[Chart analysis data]

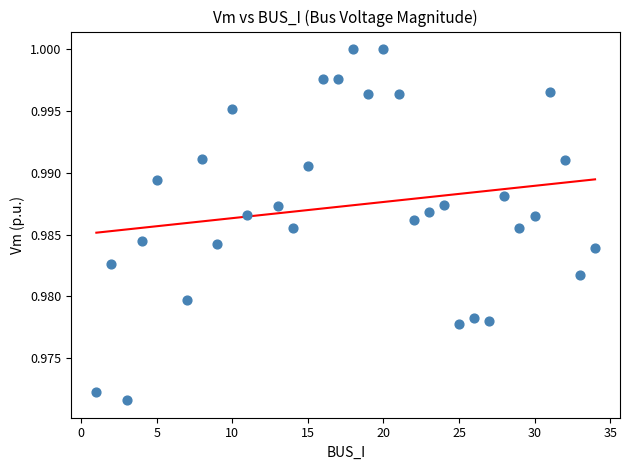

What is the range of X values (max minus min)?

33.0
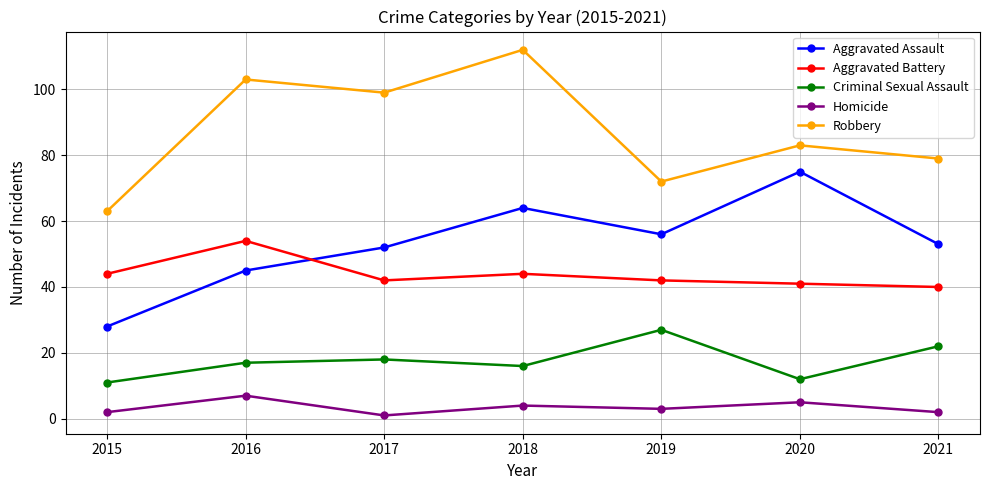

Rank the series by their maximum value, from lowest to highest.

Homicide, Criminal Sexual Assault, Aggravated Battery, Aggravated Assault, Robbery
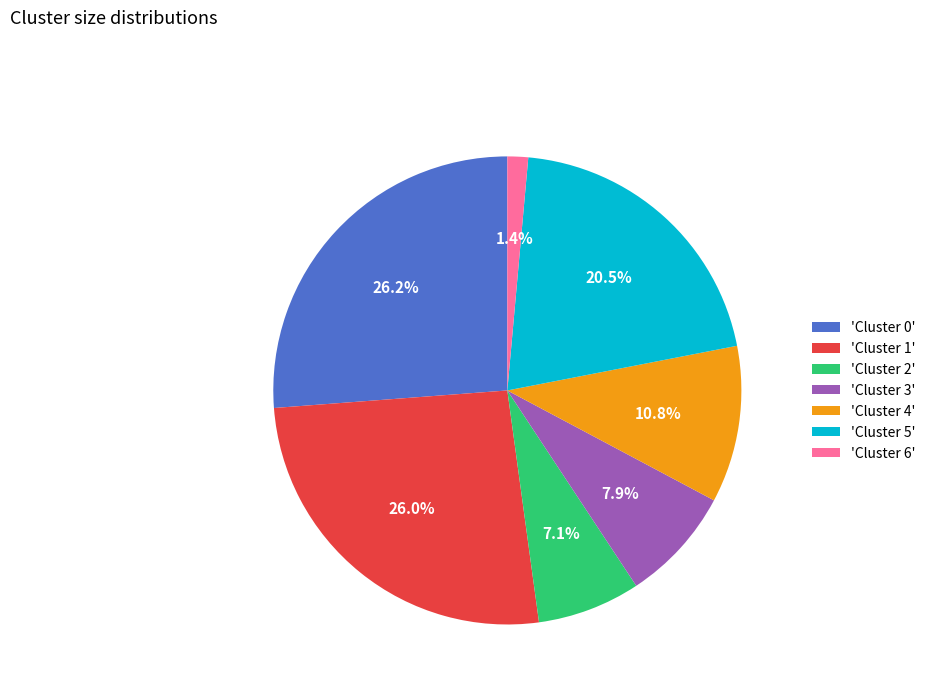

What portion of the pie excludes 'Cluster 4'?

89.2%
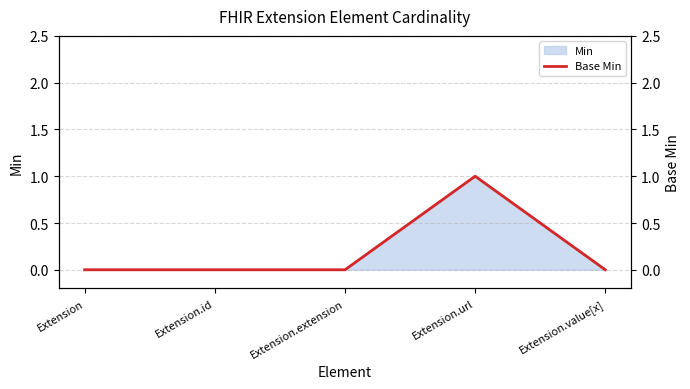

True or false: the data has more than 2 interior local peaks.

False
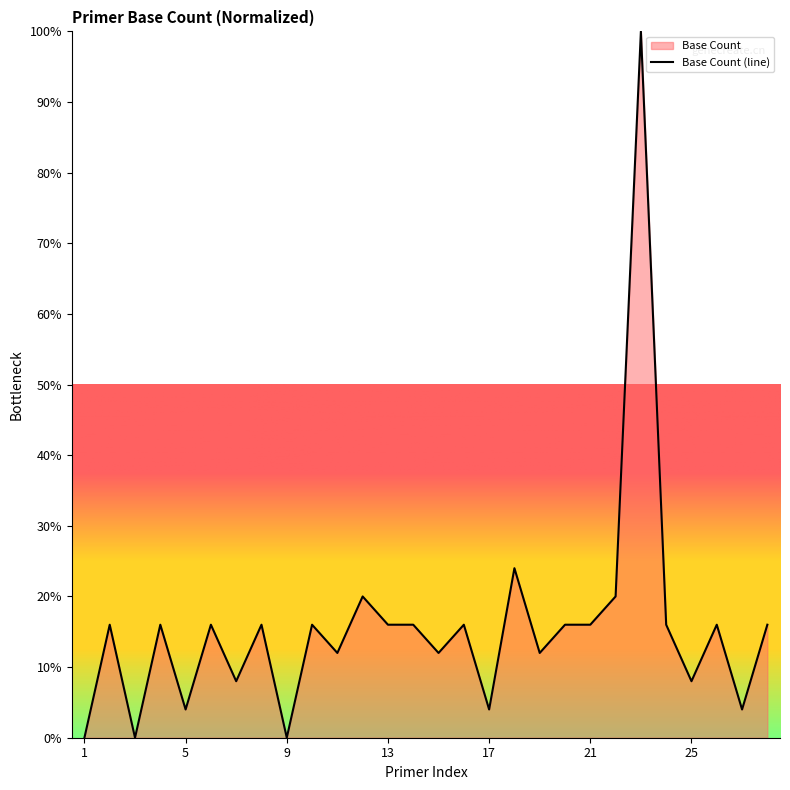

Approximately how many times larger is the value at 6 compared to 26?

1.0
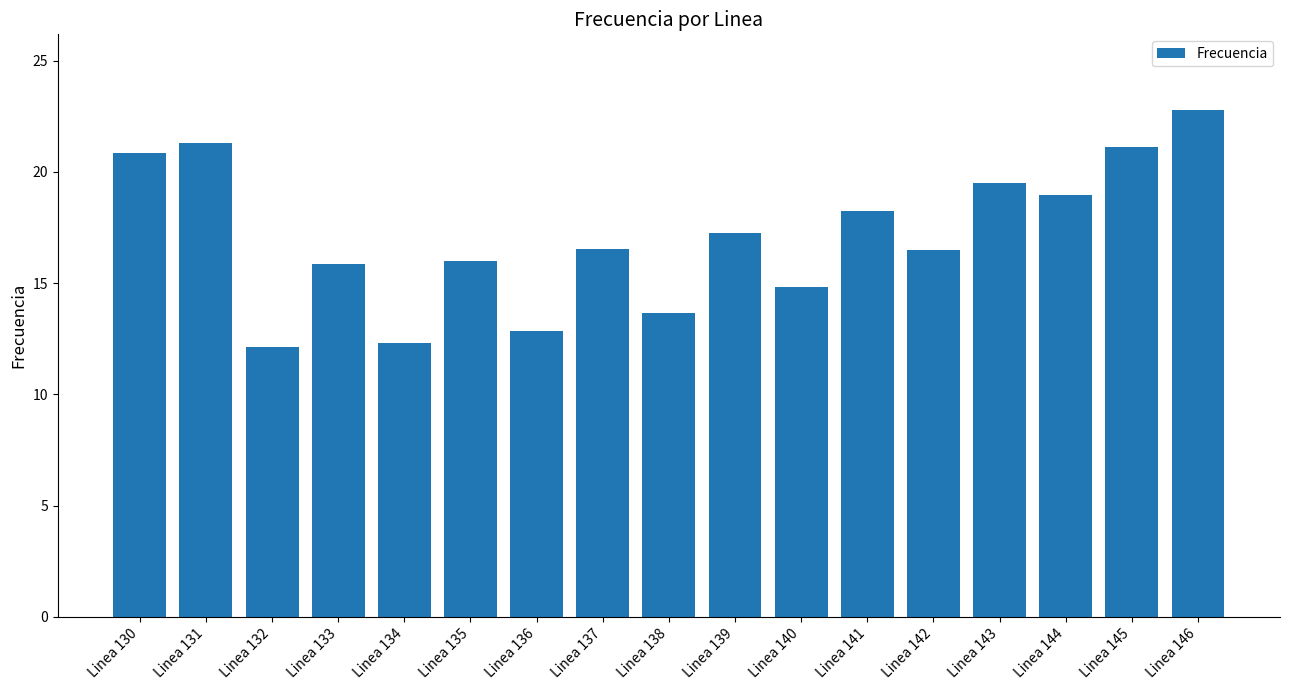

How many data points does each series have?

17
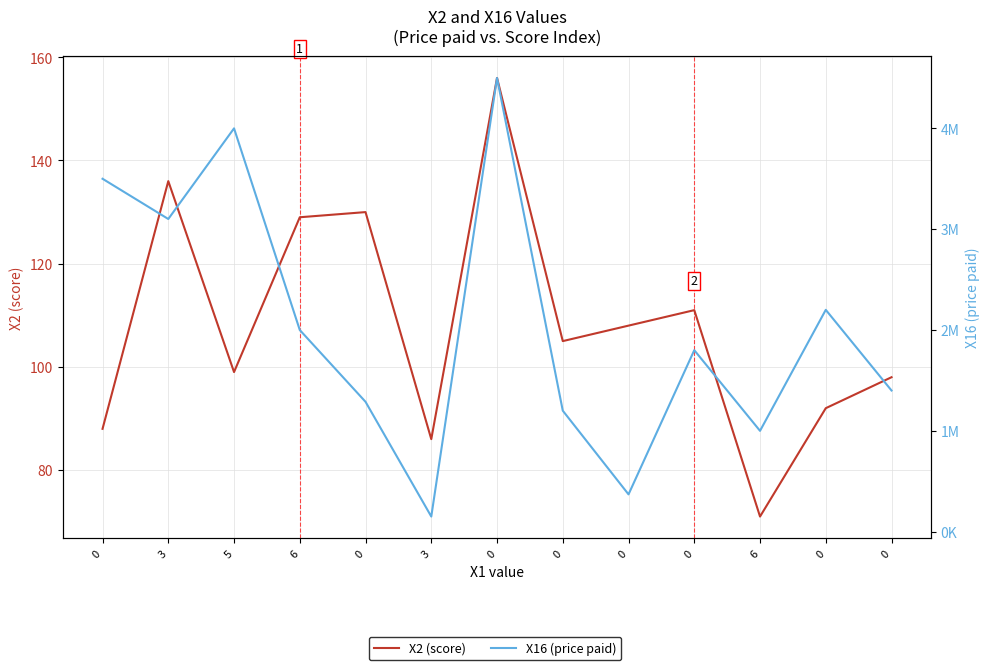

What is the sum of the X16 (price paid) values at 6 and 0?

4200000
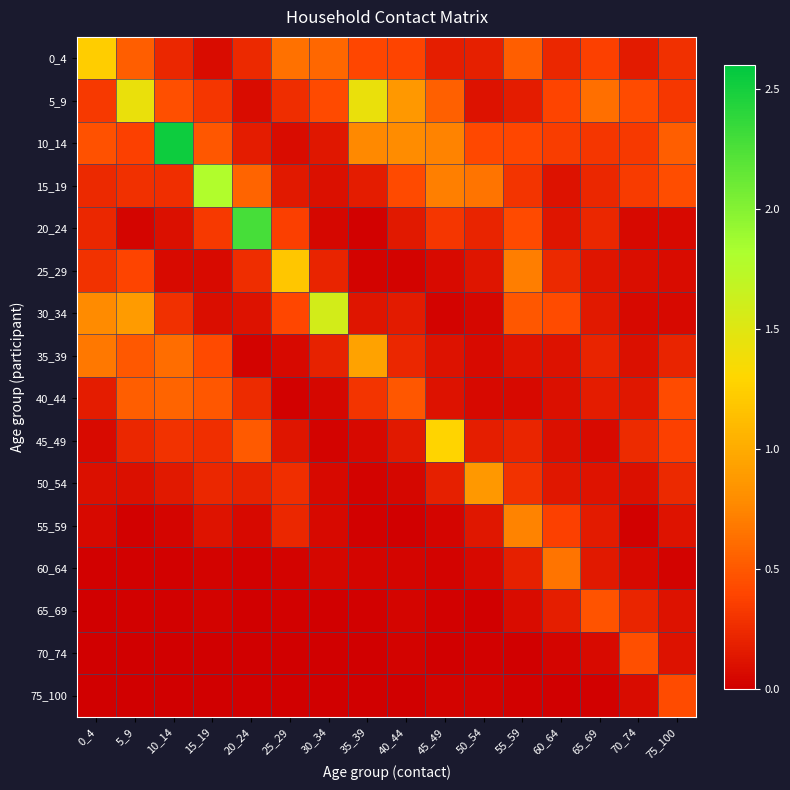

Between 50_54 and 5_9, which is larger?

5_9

* _WHAT TO WORK ON_:
Pull out every line in the material above that contains the word "series", and copy each one unchanged.

* _SOLUTION FOR THIS TASK_:
Rank the series by their maximum value, from lowest to highest.
How many data points does each series have?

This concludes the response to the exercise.